Information given
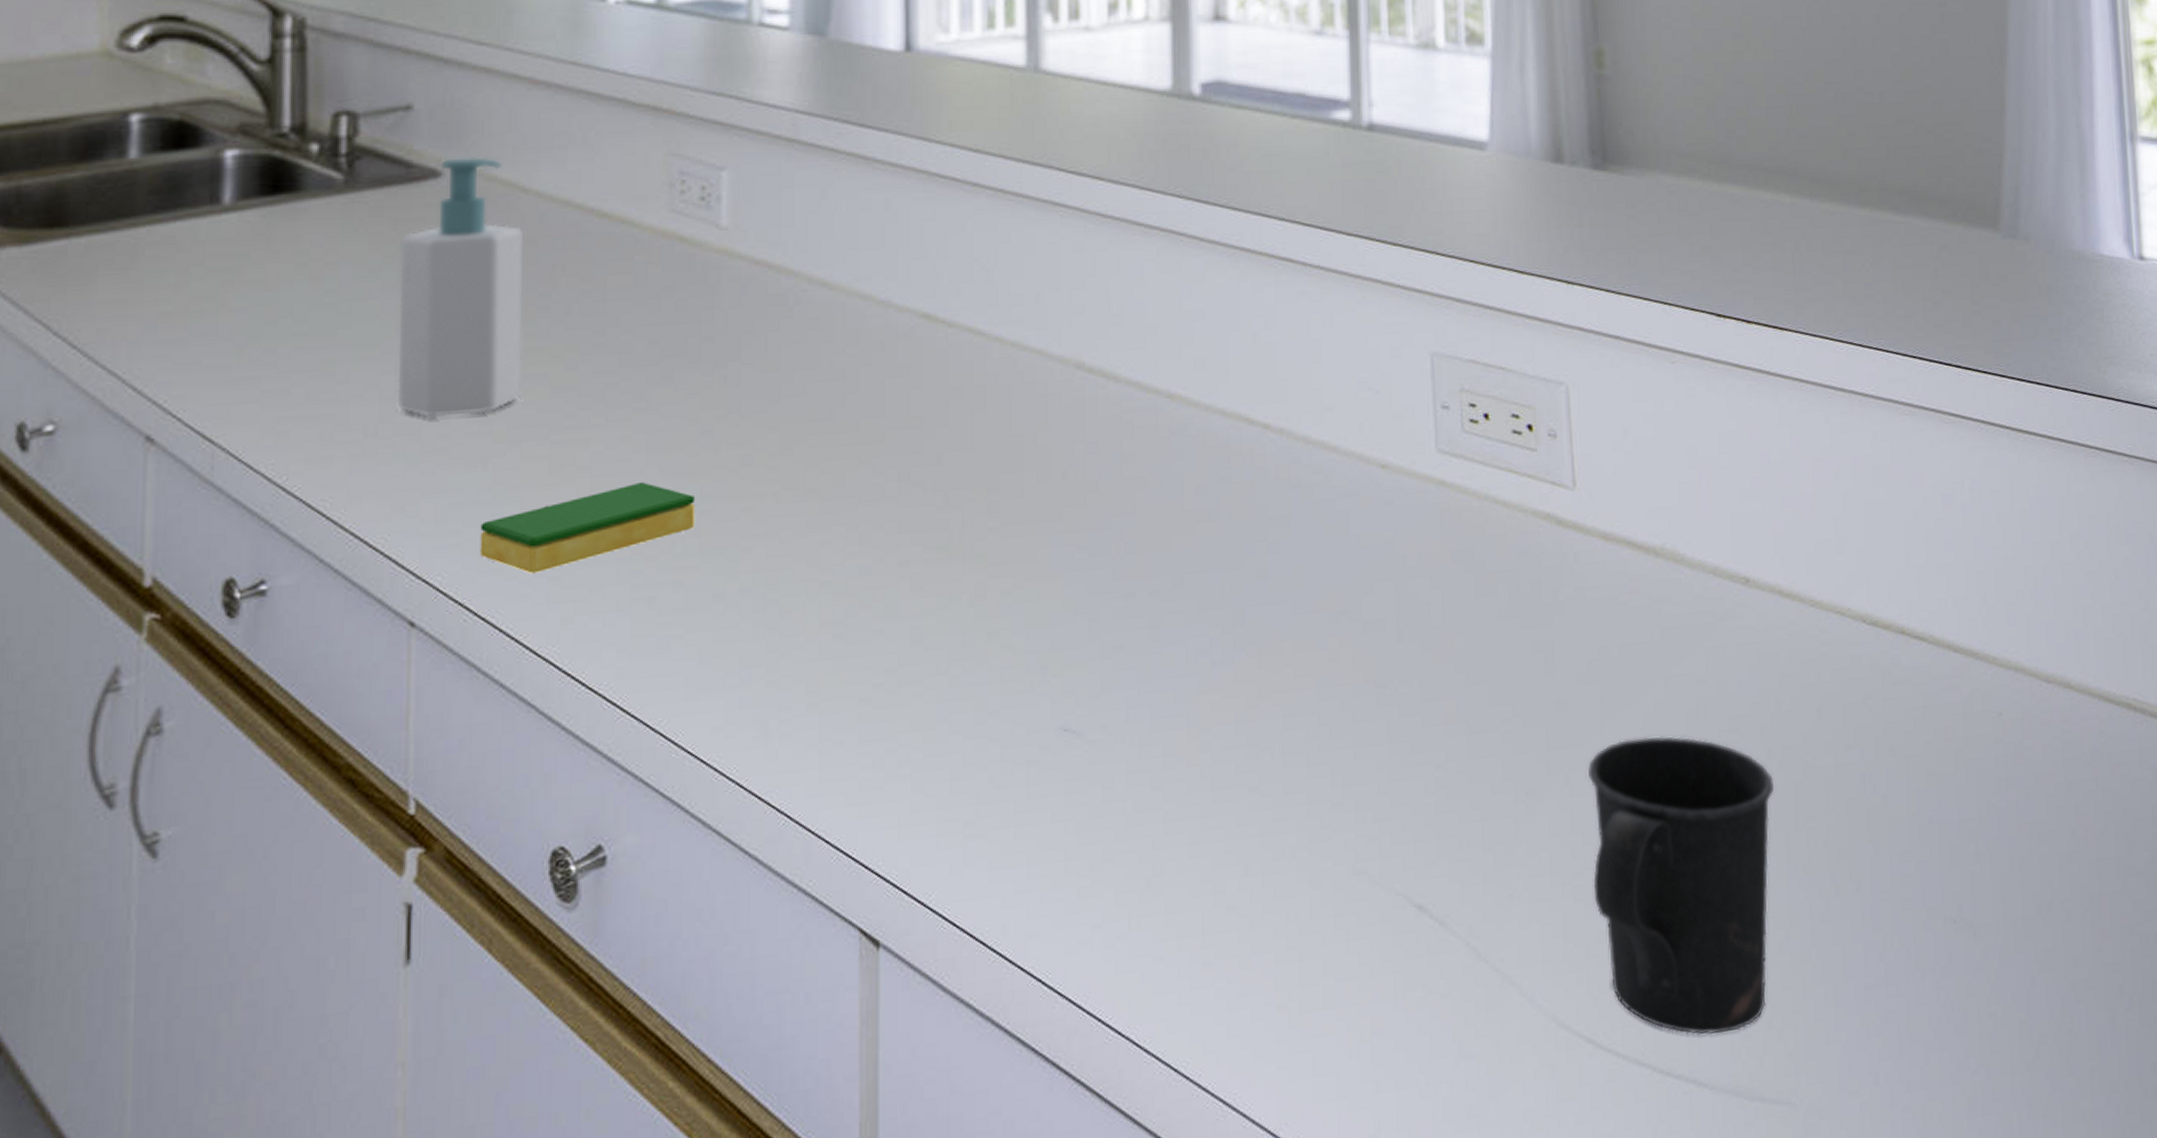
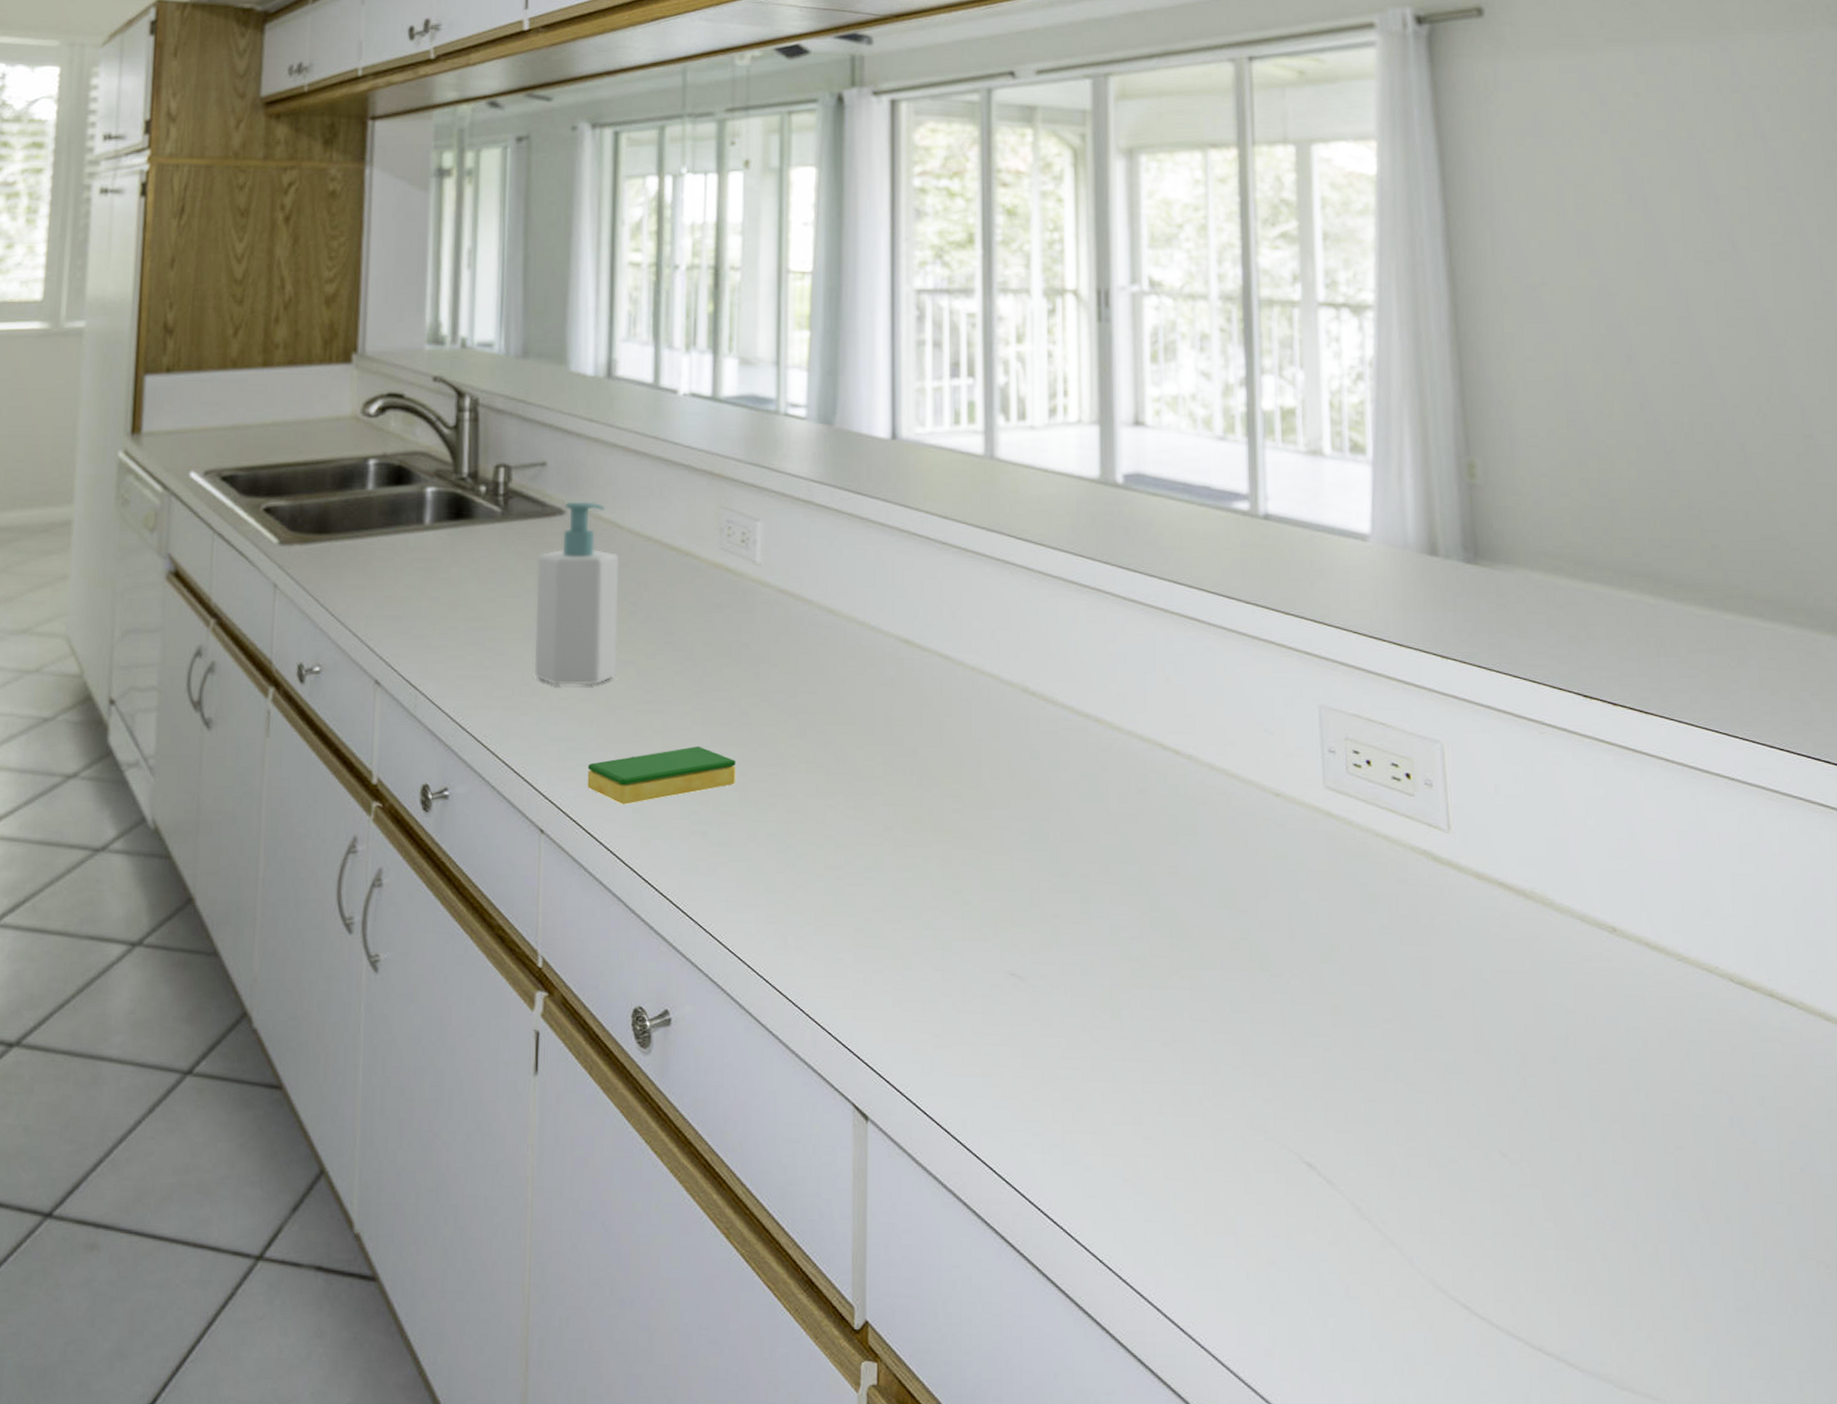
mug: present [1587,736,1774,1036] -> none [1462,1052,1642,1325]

==

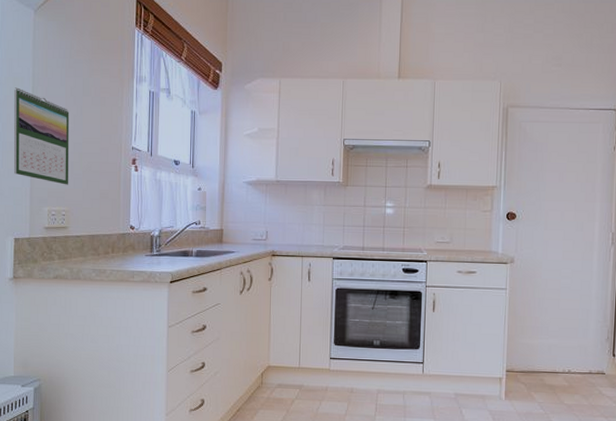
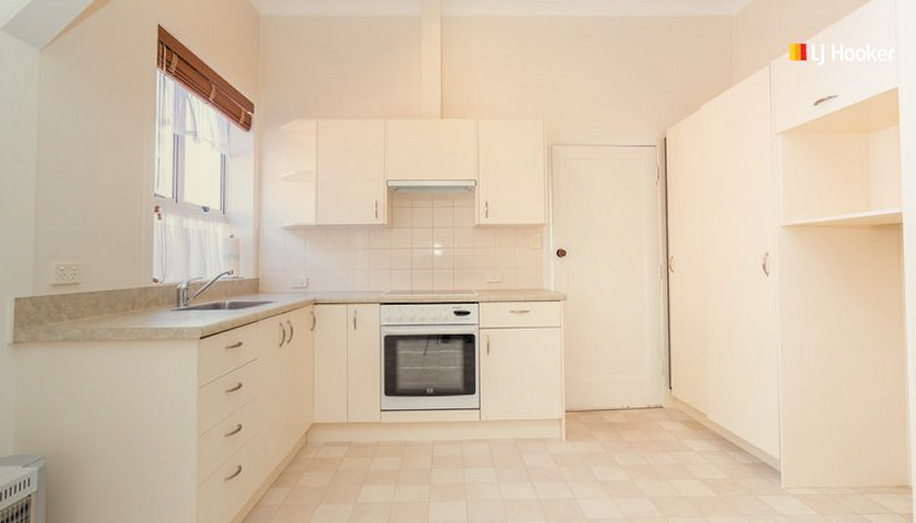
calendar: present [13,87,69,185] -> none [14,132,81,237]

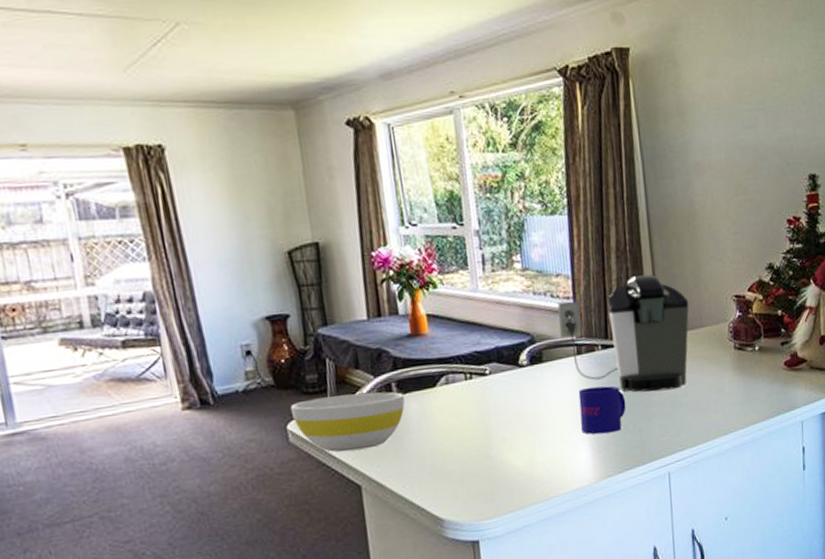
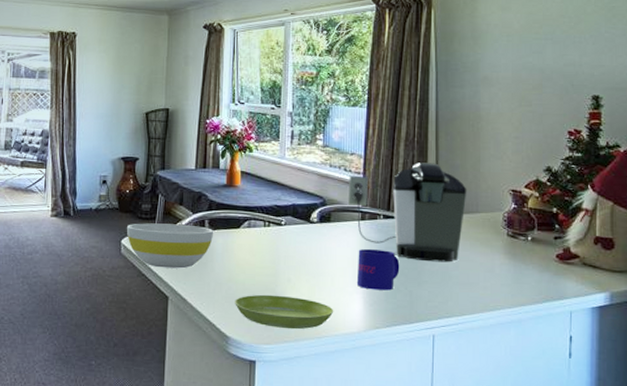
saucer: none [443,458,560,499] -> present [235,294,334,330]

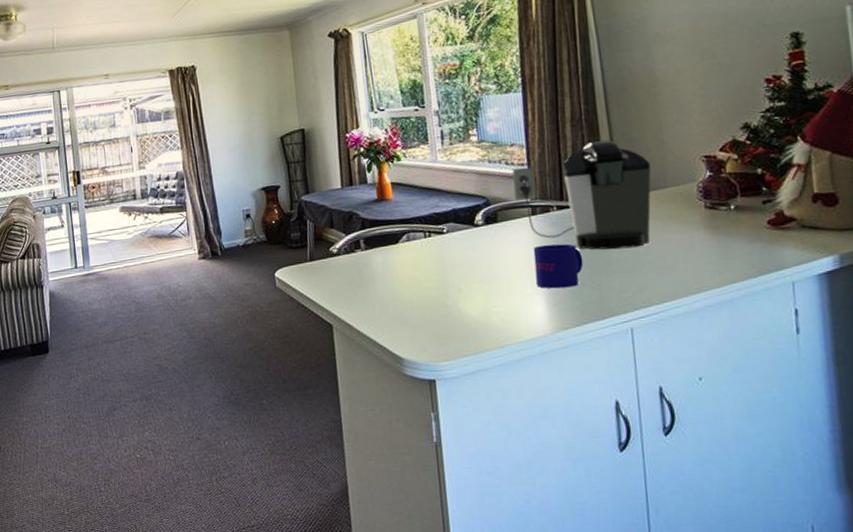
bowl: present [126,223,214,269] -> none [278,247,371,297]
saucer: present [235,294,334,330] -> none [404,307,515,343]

...

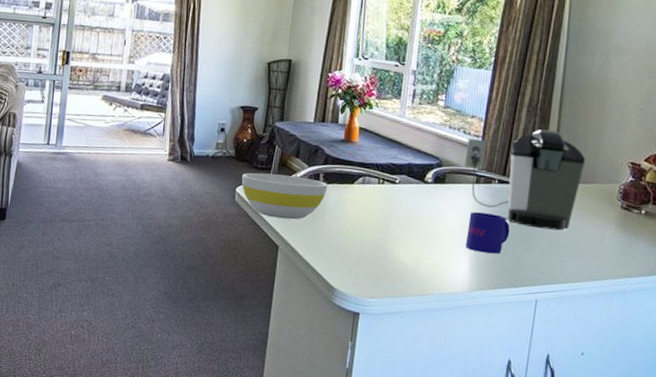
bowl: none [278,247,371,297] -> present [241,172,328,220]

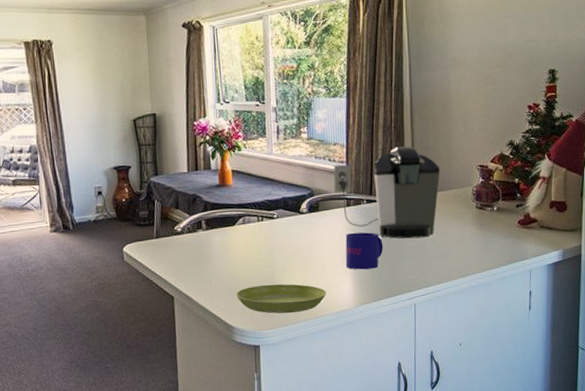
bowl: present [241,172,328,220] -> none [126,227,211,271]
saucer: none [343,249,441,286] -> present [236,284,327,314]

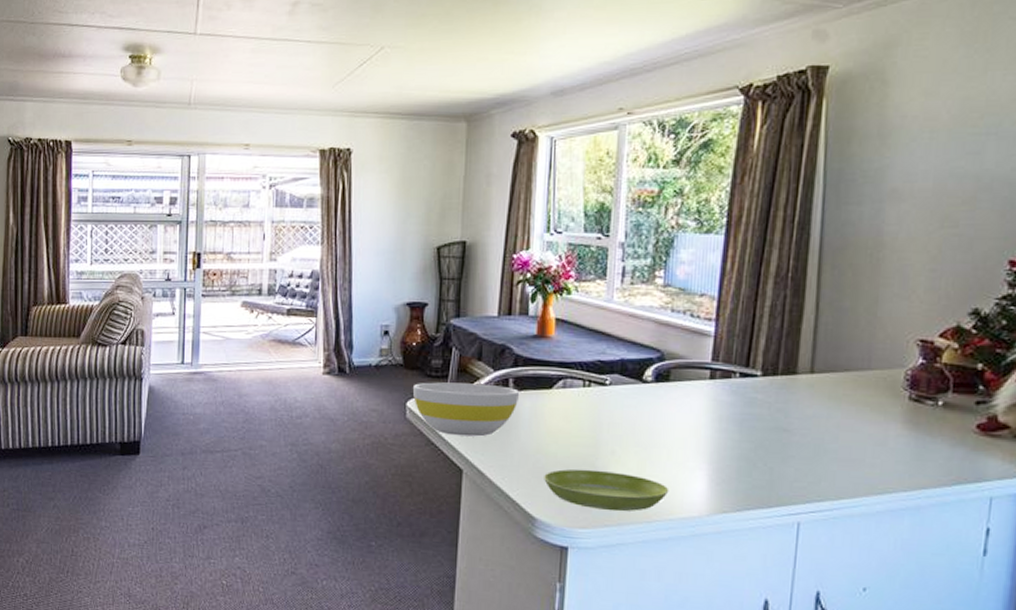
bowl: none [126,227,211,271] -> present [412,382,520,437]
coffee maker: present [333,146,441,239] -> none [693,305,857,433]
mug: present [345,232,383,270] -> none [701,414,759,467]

Work to be completed
Word for word, restate the lines above from the one with "saucer: none [343,249,441,286]" through the one with "mug: present [345,232,383,270]", keeping both ends and dropping the pictures.

Finished task
saucer: none [343,249,441,286] -> present [236,284,327,314]

bowl: none [126,227,211,271] -> present [412,382,520,437]
coffee maker: present [333,146,441,239] -> none [693,305,857,433]
mug: present [345,232,383,270] -> none [701,414,759,467]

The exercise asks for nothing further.